Chances are, by now, if you didn’t watch last night’s utter debacle in Trinidad, you’ve at least heard that the US Men’s National Team laid an egg in their last crucial qualifying match and will now miss the 2018 World Cup in Russia. There’s no equivocating about it, that’s very bad. Very, very bad.
The World Cup is like a gateway drug for soccer – it’s probably how many of you first experienced the game and wanted to come back for more. I know that was my experience. While the greatest event in sports will still go on without the Yanquis next summer, and will still undoubtedly be great, there will be a lot less interest on this side of the pond because the USMNT isn’t in it.
There are certainly some US fans that believe that missing the World Cup is a good thing, that it’s the wake-up call US Soccer needs to start doing things “the right way.” In terms of the USSF and its administration of the sport here, maybe that’s true, maybe it isn’t. But the bad things about this result massively outweigh the good. Kevin McCauley at SB Nation details out the likely fallout from this disaster in this article better than I could, and I get the feeling there’s even more to fear than his six or seven points.
How do we handle this nightmare scenario that is now a reality? Like politics, soccer is local, and has its greatest effect at the local and grassroots level. One of the nice cards Louisville City has in its pocket in this stadium district development deal, for example, is that all of its forty-plus owners live in or very near Jefferson County. If you’re interested in preserving and growing this great game, it’s going to take some personal effort at the local level.
Get involved. Develop strategies to spread the game to the underserved parts of your community. Start a foundation to raise money to build futsal courts or buy soccer goals and balls for your local park. Join an adult recreational league. Start a weekly pick-up game. Take a coaching course; US Soccer offers an F license for free on the internet. The National Soccer Coaches Association of America offers coaching courses, too. Volunteer with a youth club or a school team. Hell, start your own. Run for the board of directors for the Kentucky Youth Soccer Association, or the Kentucky Soccer Association. Learn the Laws of the Game and become a referee – you’ll learn something, make a little money, AND get some exercise!

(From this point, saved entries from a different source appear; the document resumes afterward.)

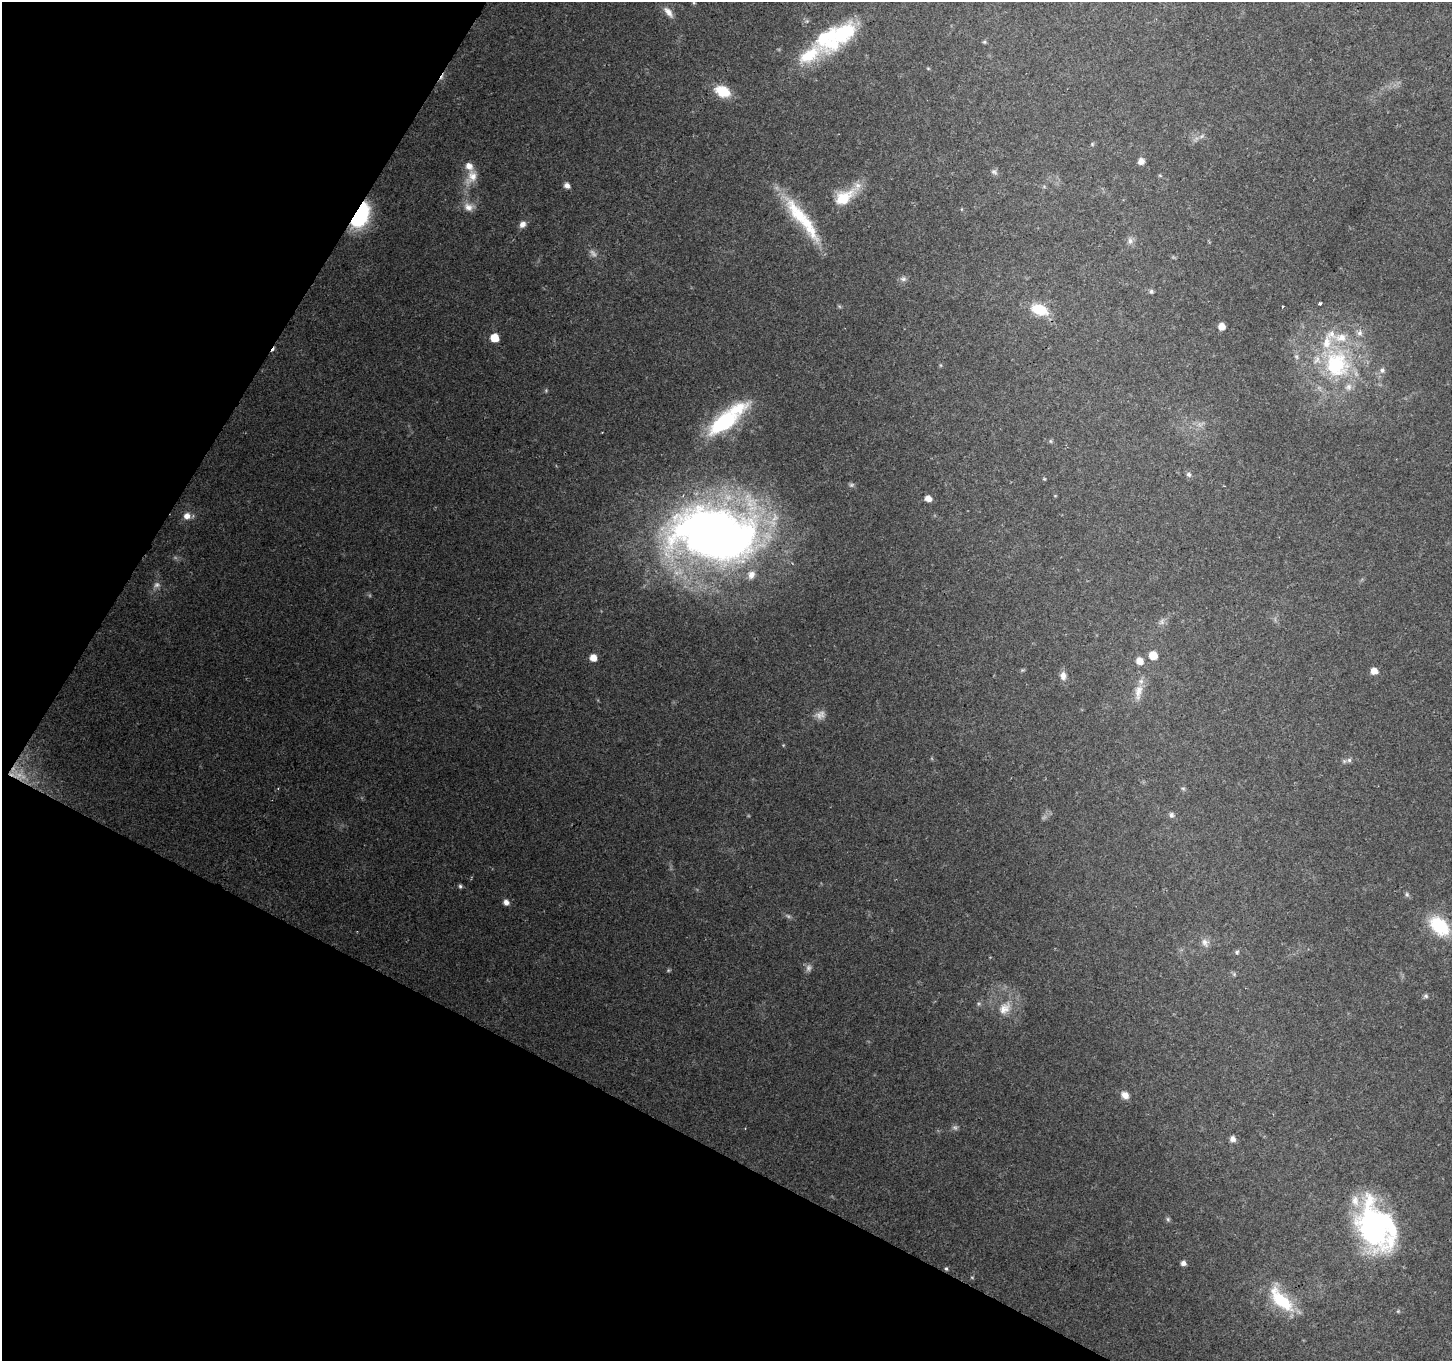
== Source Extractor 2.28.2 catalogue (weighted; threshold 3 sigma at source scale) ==
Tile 9 of 4 x 4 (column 1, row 3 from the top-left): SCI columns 1-1450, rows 1556-2914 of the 5806 x 5894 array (HDU 1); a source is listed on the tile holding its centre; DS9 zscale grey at full resolution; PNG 1454 x 1363 px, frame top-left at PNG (2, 2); no overlay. Shown black and unused: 26% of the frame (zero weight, under 2 of 3 exposures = <1% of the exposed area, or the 3 px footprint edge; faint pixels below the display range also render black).
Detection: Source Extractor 2.28.2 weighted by HDU 2 'WHT'; one run over the whole footprint, this tile lists its part. Background 0.139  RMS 0.0073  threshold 0.0327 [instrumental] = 3 sigma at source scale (4.5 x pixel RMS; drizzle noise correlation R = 1.50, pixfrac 1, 0.0396/0.0396 arcsec/px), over >= 5 px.
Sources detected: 86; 6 too faint to see at this stretch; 2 inside a brighter object's white glare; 2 cosmic-ray / hot-pixel residue — not listed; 10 inside a brighter listed object's ellipse — not listed separately; the other 66 listed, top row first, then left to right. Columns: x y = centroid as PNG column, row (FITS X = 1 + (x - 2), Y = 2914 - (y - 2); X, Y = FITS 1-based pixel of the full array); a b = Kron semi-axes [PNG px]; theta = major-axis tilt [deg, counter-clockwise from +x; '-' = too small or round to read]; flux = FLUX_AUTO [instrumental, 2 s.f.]
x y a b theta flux
694 3 5 4 - 0.8
668 12 15 7 -51 5.3
843 33 36 21 26 45
984 42 6 4 42 0.91
809 55 60 18 24 35
928 68 5 3 - 0.72
723 91 18 11 -23 18
1202 136 7 4 70 1.3
1092 144 5 5 - 0.89
1141 161 6 6 - 4.7
994 171 10 5 -38 1.9
472 176 23 14 62 12
1160 176 6 3 -20 0.74
567 185 6 5 - 4
844 198 29 16 33 23
468 207 14 11 -17 6.5
360 215 24 12 63 78
802 219 71 13 -52 42
522 224 9 7 49 3.9
1130 241 10 7 83 3
903 279 9 7 8 2.5
1151 291 6 5 - 1.4
1320 303 4 3 - 1.5
1283 306 2 2 - 0.67
1039 309 18 11 -21 21
1221 326 5 5 - 7.4
1360 333 8 7 - 3.1
494 338 6 6 - 13
1337 364 36 32 -80 76
1382 370 7 7 - 2.7
723 423 42 19 38 63
1050 441 6 4 -89 0.89
1189 474 7 6 - 2.3
851 485 7 5 1 1.5
928 498 6 5 - 5.9
187 516 9 8 - 5.1
714 534 90 53 -7 590
157 585 9 8 - 2.9
1153 655 6 6 - 13
593 658 6 5 - 7.7
1139 661 7 6 - 7.6
1374 671 7 6 - 5.8
1063 676 11 7 -87 4.5
1138 692 24 10 82 8.5
820 715 14 11 19 4.9
1349 760 6 6 - 1.9
278 788 3 3 - 0.72
1183 788 6 4 -2 1
1171 815 8 6 -75 2
460 886 5 5 - 1.3
1407 894 7 5 -69 1.4
506 902 6 5 - 3.9
1439 926 21 14 -44 40
1205 943 13 9 -62 4.1
1237 952 5 5 - 1.2
1234 974 5 5 - 1.1
1426 996 6 5 - 1.5
1004 1008 20 14 44 11
1125 1095 9 7 -46 4.8
955 1128 8 6 -41 1.8
1232 1139 7 6 - 3.5
1168 1219 6 5 - 1.3
1374 1227 55 33 -73 150
1183 1263 6 5 - 3
946 1268 5 4 - 1
1281 1300 32 13 -46 38
Overlapping masked pixels (flux is a lower limit): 1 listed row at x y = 360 215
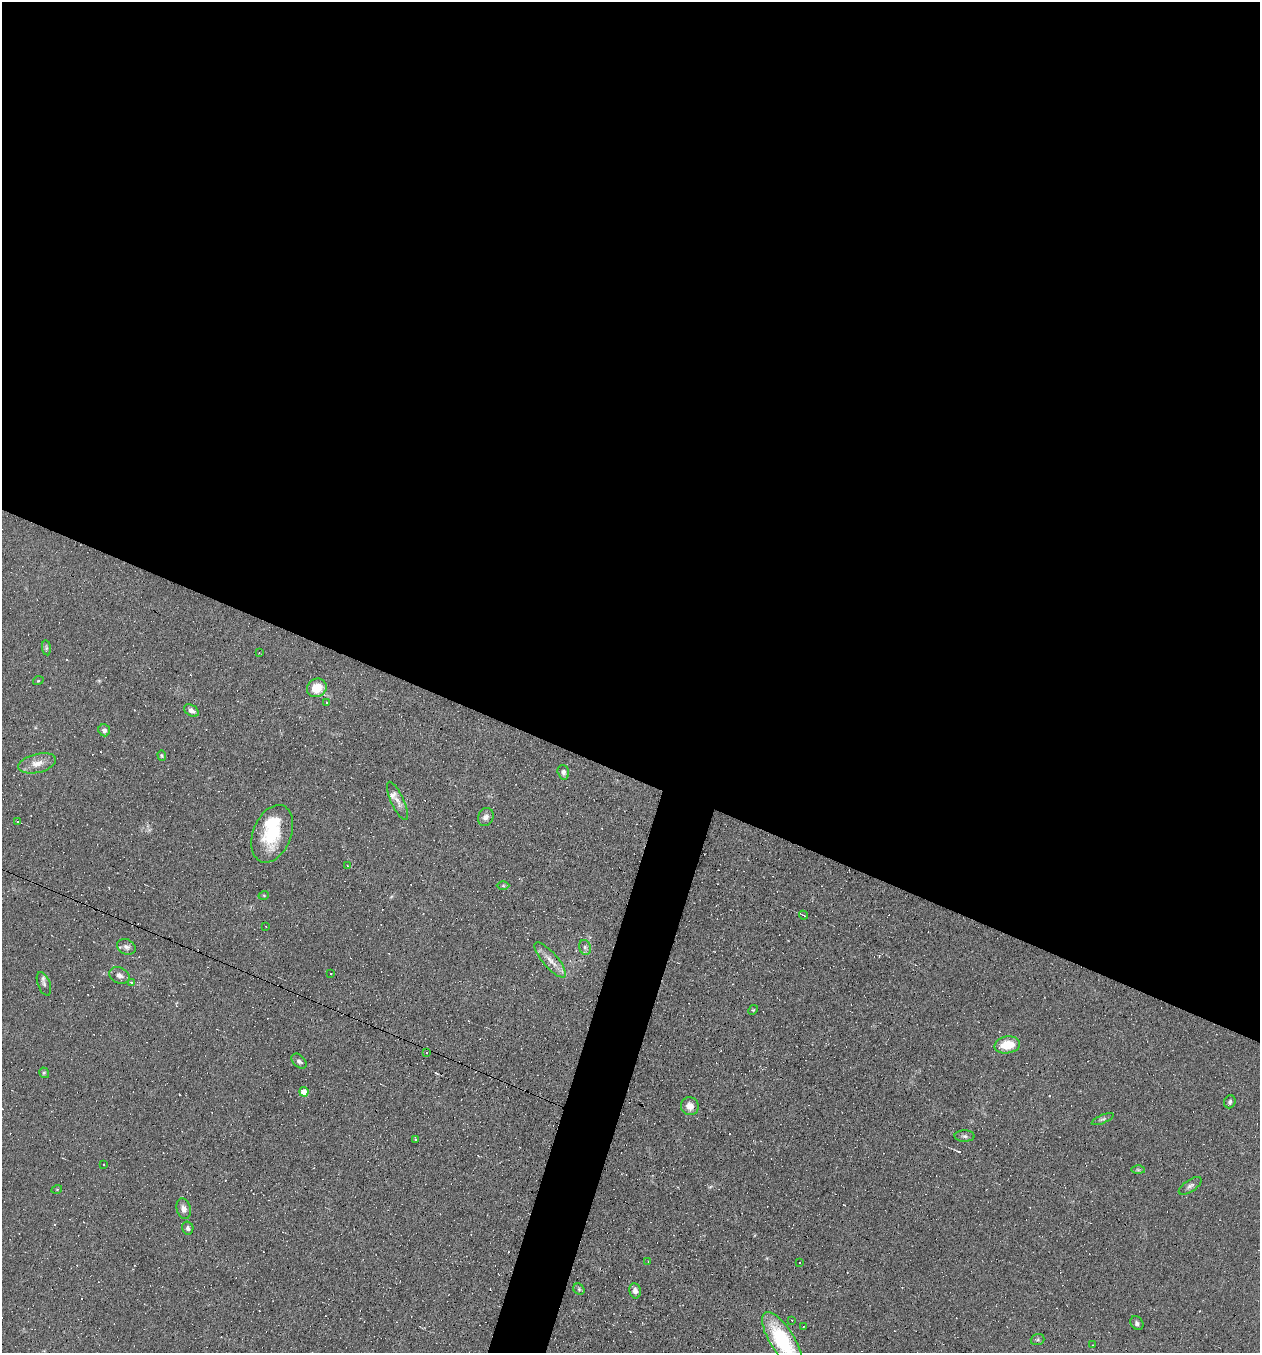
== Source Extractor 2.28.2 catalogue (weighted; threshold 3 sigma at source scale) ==
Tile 3 of 4 x 4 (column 3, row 1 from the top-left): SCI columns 2644-3901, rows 4055-5405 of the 5417 x 5405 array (HDU 1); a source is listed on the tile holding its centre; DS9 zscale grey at full resolution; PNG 1262 x 1355 px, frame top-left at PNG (2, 2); each listed source drawn as its Kron ellipse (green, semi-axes under 4 px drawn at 4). Shown black and unused: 59% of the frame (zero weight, under 4 of 8 exposures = <1% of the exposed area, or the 3 px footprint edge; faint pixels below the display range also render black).
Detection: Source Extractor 2.28.2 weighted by HDU 2 'WHT'; one run over the whole footprint, this tile lists its part. Background 0.0908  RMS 0.0069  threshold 0.0281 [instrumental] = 3 sigma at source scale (4.09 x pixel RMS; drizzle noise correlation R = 1.36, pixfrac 0.8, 0.05/0.05 arcsec/px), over >= 5 px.
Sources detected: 92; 36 cosmic-ray / hot-pixel residue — neither listed nor drawn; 3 inside a brighter listed object's ellipse — not listed separately; the other 53 listed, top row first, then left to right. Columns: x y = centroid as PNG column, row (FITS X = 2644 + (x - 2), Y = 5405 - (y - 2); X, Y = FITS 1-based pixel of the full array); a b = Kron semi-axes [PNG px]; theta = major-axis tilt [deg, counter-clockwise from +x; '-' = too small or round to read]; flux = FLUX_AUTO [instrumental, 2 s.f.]
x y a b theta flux
46 648 7 4 -82 1
259 653 3 2 - 0.45
38 681 5 3 - 0.54
317 688 10 9 - 12
326 703 3 3 - 1.2
191 710 8 5 -33 2.8
104 730 6 5 - 2.4
162 755 5 4 - 0.79
37 763 19 9 14 6.4
563 772 7 5 -74 1.9
397 801 21 6 -65 4.5
486 817 9 7 65 3.2
18 821 3 3 - 0.74
272 834 30 19 68 30
347 866 3 3 - 1
503 886 6 4 0 0.96
264 895 5 3 - 0.56
804 915 4 3 - 0.66
265 926 2 2 - 0.39
126 947 10 7 -27 2.3
585 947 7 5 -73 1.7
550 960 22 7 -49 6.4
331 973 3 3 - 0.97
119 975 11 7 -24 3.3
131 982 3 3 - 12
44 984 12 6 -70 2.3
753 1010 5 4 - 0.71
1007 1045 13 8 10 14
427 1053 3 3 - 0.85
299 1061 9 6 -44 1.8
44 1073 5 4 - 0.98
304 1092 5 4 - 11
1230 1102 6 5 - 1.5
690 1106 9 8 - 5.4
1103 1119 12 4 23 1.3
965 1136 10 5 -1 1.8
416 1140 3 2 - 1.3
104 1165 3 2 - 0.63
1138 1170 6 4 -1 0.88
1190 1186 13 6 34 2.2
57 1189 5 3 - 0.52
184 1209 10 7 -75 3.5
188 1228 6 5 - 1.8
648 1262 3 2 - 0.37
800 1263 3 2 - 0.45
579 1289 6 5 - 1.1
635 1291 7 5 -79 3
792 1320 3 2 - 0.66
1137 1323 7 6 - 1.7
803 1327 3 2 - 0.97
1038 1339 7 5 18 1.1
782 1341 33 12 -58 57
1093 1345 4 2 - 0.39
Isophote crosses this tile's border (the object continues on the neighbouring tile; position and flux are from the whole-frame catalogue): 1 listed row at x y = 782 1341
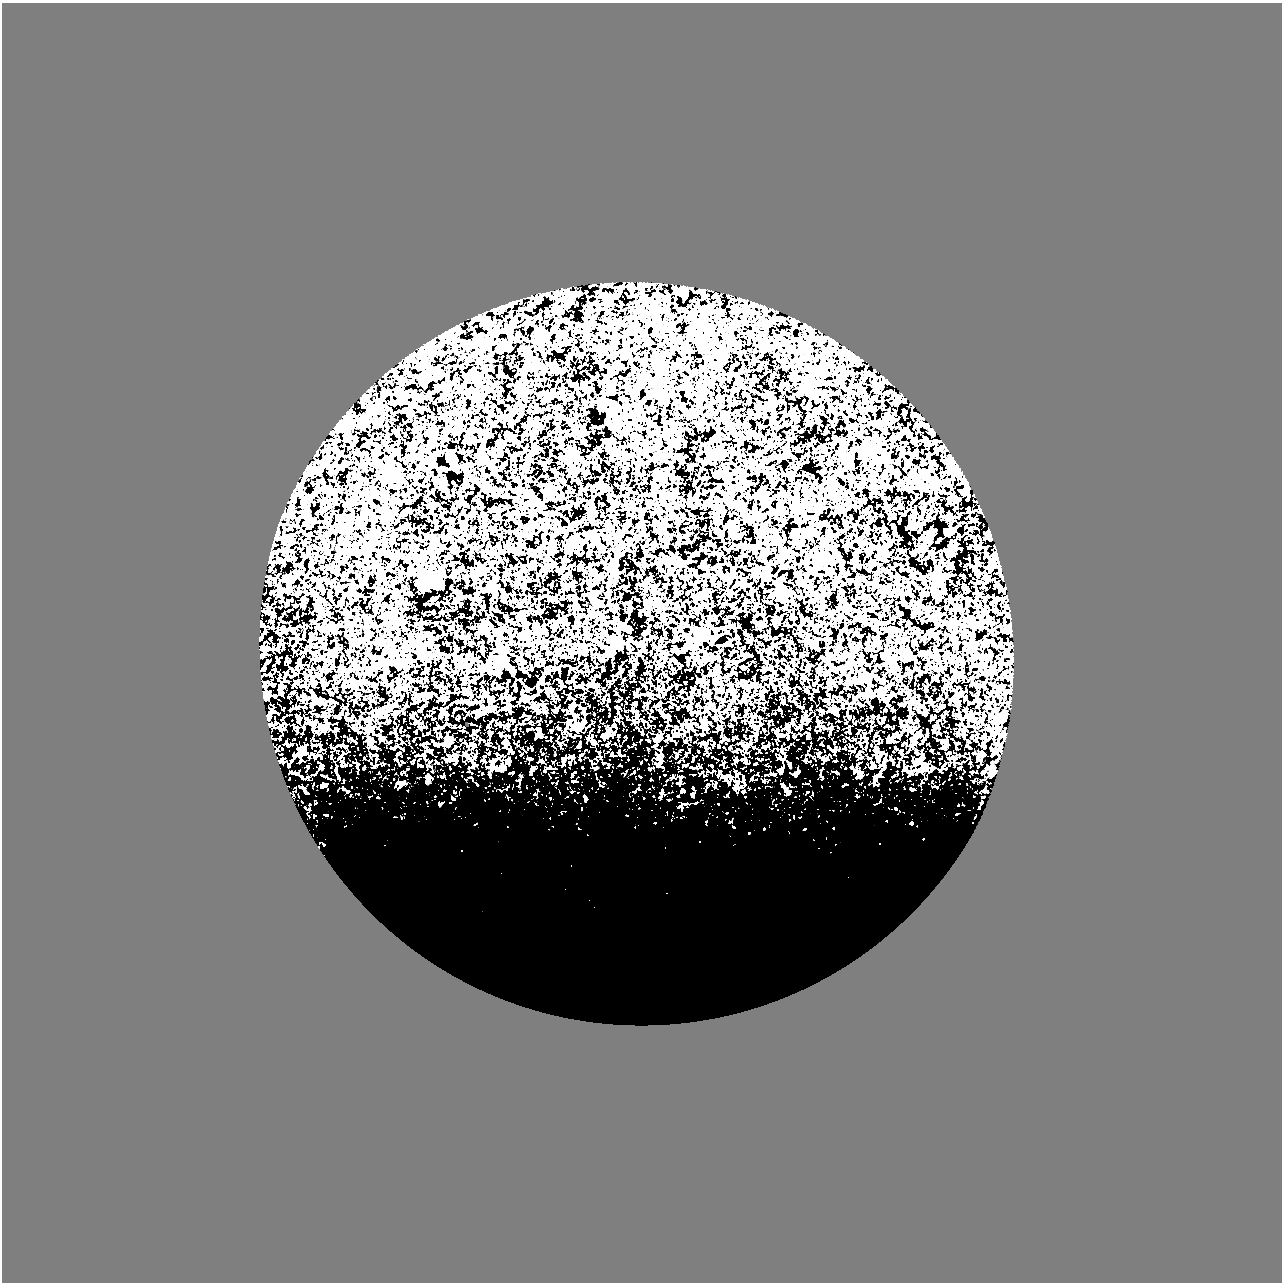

Soccer will survive in this country, of course. It survived before the internet, it survived the original Soccer Wars before World War I, it survived the death of the NASL, and will survive this. Sure, this is a sizeable pothole in the game’s road to success in the US. But, like anything else, the measure of one’s character is how you handle adversity. Take this shot to the gut, get up, and kick some ass going forward.